SELECTED EXCERPT
# # # #

09 December 2008

The Paradox of Employment

In light of my persistent unemployment and my friend T's polarly opposite dilemma, I am here posting. Again. By special request of T, who recently posted on my Facebook profile that she's bored and begs me to update. Thank you, T, for checking my blog. That makes ... two people this week. And yet, the site traffic monitor says nobody reads me. Take that, traffic monitor!

It's amazing to me that T has time to be, as she says, bored. No offense to T, because she's wonderful and brilliant and beautiful, but I just don't get how it's possible. I'm currently unemployed, and yet the things that seem to fill up my day stagger me. There's laundry. There are dishes. There's food to make. There's the never-ending trail of dog hair that needs vacuuming. Not to mention there's gift-wrapping, packing for the weekend trip to celebrate a friend's birthday out of town, and the soon-to-follow Christmas pilgrimage back to the house of my youth and all the glory therein. There are trips to the bank, and of course I still have to find a gift for my grandmother.

Grandmothers, actually. But that's beside the point.

# # # #

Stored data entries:
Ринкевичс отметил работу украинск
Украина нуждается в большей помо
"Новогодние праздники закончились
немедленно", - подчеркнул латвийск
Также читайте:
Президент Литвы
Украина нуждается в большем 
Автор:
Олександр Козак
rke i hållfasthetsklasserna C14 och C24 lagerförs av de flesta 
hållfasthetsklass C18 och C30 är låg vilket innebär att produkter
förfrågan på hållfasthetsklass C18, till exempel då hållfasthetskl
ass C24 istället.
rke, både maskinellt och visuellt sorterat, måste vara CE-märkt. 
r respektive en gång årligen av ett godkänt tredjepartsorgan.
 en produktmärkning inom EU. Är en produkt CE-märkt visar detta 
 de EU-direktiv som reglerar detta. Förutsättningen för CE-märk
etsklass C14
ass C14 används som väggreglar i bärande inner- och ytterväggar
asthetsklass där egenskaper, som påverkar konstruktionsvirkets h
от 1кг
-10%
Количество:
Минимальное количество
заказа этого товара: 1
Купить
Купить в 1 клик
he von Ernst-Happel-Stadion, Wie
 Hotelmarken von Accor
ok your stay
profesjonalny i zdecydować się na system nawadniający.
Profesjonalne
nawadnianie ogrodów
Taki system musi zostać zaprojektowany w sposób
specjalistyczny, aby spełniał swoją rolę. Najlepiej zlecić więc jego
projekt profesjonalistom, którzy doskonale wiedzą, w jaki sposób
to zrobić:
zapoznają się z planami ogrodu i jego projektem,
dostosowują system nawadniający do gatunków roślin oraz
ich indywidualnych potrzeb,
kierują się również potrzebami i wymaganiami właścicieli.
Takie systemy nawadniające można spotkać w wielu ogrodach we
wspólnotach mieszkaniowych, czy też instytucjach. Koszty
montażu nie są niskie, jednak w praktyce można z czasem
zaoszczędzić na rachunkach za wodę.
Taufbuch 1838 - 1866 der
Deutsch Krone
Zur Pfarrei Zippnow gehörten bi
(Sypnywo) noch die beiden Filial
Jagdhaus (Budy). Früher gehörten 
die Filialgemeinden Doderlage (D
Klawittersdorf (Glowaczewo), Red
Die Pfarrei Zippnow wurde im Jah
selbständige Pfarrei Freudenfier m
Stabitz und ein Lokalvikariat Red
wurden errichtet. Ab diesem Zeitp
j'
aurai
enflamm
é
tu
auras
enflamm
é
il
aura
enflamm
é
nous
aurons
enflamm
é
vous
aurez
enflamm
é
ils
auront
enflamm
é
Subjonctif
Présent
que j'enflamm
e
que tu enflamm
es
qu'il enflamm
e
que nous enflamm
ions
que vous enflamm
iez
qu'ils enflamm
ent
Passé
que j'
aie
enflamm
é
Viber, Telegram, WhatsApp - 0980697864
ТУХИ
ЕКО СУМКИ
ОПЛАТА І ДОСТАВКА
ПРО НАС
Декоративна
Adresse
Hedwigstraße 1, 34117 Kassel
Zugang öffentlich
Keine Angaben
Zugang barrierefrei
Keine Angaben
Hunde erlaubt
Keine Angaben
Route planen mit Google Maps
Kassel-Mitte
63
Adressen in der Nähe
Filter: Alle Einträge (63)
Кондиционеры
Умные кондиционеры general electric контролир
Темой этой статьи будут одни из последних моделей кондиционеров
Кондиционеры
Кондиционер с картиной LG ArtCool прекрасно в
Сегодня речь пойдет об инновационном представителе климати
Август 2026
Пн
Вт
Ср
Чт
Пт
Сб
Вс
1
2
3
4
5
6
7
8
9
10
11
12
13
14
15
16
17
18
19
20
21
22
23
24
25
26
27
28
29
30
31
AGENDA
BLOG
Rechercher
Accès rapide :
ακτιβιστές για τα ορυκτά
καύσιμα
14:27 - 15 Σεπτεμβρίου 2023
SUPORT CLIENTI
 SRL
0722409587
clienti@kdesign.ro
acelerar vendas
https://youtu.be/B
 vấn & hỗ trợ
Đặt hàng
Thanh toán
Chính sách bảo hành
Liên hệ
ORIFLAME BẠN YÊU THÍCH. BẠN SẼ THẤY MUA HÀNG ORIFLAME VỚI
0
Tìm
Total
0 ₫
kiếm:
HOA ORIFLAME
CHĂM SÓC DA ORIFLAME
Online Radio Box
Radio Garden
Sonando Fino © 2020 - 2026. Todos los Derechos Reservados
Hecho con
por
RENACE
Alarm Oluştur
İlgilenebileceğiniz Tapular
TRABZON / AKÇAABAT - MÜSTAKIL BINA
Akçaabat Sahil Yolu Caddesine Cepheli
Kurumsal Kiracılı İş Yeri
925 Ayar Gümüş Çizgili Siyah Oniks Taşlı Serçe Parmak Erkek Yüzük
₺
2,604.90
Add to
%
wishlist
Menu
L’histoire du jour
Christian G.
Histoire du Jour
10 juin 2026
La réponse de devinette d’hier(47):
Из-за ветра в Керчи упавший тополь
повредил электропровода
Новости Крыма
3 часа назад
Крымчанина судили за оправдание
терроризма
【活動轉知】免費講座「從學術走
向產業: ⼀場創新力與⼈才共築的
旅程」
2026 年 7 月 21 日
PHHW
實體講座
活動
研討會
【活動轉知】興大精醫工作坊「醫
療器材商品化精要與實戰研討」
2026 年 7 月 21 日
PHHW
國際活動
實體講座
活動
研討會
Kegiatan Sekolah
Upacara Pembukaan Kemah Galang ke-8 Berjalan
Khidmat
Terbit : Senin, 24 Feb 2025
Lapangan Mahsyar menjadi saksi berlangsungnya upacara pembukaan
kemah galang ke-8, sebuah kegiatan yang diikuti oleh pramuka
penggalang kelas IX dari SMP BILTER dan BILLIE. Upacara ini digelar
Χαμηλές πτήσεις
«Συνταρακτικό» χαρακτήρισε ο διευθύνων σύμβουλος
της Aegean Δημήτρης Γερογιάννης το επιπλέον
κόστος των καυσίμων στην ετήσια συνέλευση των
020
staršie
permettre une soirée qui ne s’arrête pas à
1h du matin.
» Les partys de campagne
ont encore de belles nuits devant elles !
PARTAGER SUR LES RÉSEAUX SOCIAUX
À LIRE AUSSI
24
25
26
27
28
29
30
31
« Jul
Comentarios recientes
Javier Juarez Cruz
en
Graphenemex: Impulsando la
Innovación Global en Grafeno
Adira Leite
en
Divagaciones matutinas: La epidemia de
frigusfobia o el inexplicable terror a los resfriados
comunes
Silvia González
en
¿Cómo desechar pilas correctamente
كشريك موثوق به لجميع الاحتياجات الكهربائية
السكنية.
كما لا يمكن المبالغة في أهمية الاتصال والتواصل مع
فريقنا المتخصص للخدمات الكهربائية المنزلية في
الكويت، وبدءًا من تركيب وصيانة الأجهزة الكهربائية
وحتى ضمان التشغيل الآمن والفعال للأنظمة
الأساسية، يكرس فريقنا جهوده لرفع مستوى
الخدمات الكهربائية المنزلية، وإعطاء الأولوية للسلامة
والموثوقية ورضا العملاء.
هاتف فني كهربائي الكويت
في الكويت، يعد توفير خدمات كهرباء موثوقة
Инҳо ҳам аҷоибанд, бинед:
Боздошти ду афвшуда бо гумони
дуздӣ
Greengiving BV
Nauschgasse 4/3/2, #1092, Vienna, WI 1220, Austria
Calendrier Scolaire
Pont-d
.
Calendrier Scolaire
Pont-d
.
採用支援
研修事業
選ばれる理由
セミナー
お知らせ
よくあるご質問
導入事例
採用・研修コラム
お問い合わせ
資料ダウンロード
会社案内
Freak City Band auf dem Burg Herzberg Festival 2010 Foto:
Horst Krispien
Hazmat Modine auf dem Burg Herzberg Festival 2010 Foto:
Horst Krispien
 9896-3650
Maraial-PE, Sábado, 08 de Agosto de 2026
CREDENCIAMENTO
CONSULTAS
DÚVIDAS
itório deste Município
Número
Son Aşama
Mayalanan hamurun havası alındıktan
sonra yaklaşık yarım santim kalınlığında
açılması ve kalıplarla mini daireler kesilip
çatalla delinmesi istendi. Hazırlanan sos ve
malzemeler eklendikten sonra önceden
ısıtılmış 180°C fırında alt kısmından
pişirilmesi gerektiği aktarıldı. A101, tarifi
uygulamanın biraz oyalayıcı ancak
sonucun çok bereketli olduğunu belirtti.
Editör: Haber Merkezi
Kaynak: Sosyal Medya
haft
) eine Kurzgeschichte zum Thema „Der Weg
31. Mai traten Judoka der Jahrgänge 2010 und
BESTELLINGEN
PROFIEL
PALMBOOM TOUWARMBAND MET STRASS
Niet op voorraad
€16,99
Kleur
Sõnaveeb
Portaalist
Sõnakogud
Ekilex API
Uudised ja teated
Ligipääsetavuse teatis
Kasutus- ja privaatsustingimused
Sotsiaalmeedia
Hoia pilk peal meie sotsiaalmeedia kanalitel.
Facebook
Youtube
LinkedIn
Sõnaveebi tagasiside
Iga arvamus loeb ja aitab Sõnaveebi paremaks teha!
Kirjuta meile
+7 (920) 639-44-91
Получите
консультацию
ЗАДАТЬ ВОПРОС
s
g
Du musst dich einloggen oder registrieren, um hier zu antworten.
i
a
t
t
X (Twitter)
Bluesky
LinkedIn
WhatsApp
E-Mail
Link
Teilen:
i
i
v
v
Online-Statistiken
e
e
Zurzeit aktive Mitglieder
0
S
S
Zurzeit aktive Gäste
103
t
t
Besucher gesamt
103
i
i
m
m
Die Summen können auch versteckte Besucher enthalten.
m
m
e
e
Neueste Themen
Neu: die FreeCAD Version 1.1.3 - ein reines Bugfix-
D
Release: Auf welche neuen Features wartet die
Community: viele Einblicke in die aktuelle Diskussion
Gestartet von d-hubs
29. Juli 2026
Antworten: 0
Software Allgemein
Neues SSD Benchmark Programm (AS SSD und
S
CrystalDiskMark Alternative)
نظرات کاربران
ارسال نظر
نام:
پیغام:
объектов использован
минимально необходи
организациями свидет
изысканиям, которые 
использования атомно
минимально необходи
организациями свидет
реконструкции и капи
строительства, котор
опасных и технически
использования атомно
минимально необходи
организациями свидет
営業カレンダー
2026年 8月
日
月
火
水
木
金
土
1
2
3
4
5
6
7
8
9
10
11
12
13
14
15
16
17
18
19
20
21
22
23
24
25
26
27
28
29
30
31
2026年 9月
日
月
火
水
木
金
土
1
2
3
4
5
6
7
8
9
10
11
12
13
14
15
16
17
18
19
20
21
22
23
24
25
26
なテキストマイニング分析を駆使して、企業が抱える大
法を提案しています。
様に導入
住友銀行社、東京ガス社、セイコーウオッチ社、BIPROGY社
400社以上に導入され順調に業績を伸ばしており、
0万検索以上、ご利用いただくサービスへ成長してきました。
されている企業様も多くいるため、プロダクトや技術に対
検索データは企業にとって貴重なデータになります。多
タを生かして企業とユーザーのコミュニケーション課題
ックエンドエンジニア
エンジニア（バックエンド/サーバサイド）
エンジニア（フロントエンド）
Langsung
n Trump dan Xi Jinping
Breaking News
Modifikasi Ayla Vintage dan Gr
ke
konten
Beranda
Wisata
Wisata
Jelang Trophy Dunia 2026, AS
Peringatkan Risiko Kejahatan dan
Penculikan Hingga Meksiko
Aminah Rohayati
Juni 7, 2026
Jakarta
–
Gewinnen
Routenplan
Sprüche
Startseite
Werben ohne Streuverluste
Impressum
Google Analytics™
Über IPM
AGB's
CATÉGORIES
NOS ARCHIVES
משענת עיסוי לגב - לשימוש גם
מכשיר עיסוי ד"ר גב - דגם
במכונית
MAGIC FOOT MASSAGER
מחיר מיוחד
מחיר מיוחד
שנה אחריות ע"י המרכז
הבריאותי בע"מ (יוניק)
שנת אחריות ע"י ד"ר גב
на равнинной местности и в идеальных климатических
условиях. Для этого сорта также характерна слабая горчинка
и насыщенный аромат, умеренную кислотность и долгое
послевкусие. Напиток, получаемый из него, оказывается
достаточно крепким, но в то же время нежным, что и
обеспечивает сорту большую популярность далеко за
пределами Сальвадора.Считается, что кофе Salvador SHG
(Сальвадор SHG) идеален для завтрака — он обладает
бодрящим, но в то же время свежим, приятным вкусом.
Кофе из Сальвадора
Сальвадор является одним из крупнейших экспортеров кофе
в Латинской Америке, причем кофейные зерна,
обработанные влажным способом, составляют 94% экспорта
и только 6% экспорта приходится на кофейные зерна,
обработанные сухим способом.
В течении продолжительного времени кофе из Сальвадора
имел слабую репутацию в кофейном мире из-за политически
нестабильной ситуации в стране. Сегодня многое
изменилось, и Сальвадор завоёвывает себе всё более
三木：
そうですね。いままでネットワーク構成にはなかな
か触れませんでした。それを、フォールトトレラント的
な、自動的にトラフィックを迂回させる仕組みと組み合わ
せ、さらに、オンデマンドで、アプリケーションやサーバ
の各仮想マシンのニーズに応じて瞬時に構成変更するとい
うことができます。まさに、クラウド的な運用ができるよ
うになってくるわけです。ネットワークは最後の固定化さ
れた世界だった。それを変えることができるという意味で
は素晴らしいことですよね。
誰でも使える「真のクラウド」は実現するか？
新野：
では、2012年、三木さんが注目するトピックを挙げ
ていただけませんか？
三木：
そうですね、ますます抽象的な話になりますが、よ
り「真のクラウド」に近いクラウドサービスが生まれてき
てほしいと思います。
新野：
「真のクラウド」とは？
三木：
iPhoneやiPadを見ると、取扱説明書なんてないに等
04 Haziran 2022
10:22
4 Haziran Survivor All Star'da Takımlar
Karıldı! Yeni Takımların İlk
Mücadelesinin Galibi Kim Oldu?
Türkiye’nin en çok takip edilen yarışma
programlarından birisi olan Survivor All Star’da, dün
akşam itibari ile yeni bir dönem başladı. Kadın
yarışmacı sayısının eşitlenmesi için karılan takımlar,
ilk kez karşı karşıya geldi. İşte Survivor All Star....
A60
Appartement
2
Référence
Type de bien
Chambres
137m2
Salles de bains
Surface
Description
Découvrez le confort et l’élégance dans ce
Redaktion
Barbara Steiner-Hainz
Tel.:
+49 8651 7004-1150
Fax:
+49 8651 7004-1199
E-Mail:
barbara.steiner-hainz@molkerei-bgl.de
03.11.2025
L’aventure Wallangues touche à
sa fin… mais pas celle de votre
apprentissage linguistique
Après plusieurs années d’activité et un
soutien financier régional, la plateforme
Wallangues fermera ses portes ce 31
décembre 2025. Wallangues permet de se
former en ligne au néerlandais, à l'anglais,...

# # # #

EXERCISE BRIEF
Please continue the blog post on the paradox of employment, starting right after its last sentence.

ANSWER AREA
The point is, there's just so much to do! The above list doesn't even include job hunting, but then again, with the economy the way it is, that usually takes less than five minutes out of the day. But there's still the trip to the bank, another to find eggs so I can make something that resembles food today. Because sustenance is good.

All these things fill up my day, and I barely have time to change my socks, let alone do all these things. And yet, T, who must face the same list of laundry, dishes, food (doubly so since she's working on a baking business), Christmas presents, and probably three times as many bills as I have at the present time.

The point is, so many people I know complain of boredom when their lives should be filled with, if nothing else, their jobs and all the things that people keep their jobs for. And yet here I sit, writing this blog article, and I can hardly keep my mind off of all the things that I'm putting off in order to write the above paragraphs.

Amazing how that happens, isn't it?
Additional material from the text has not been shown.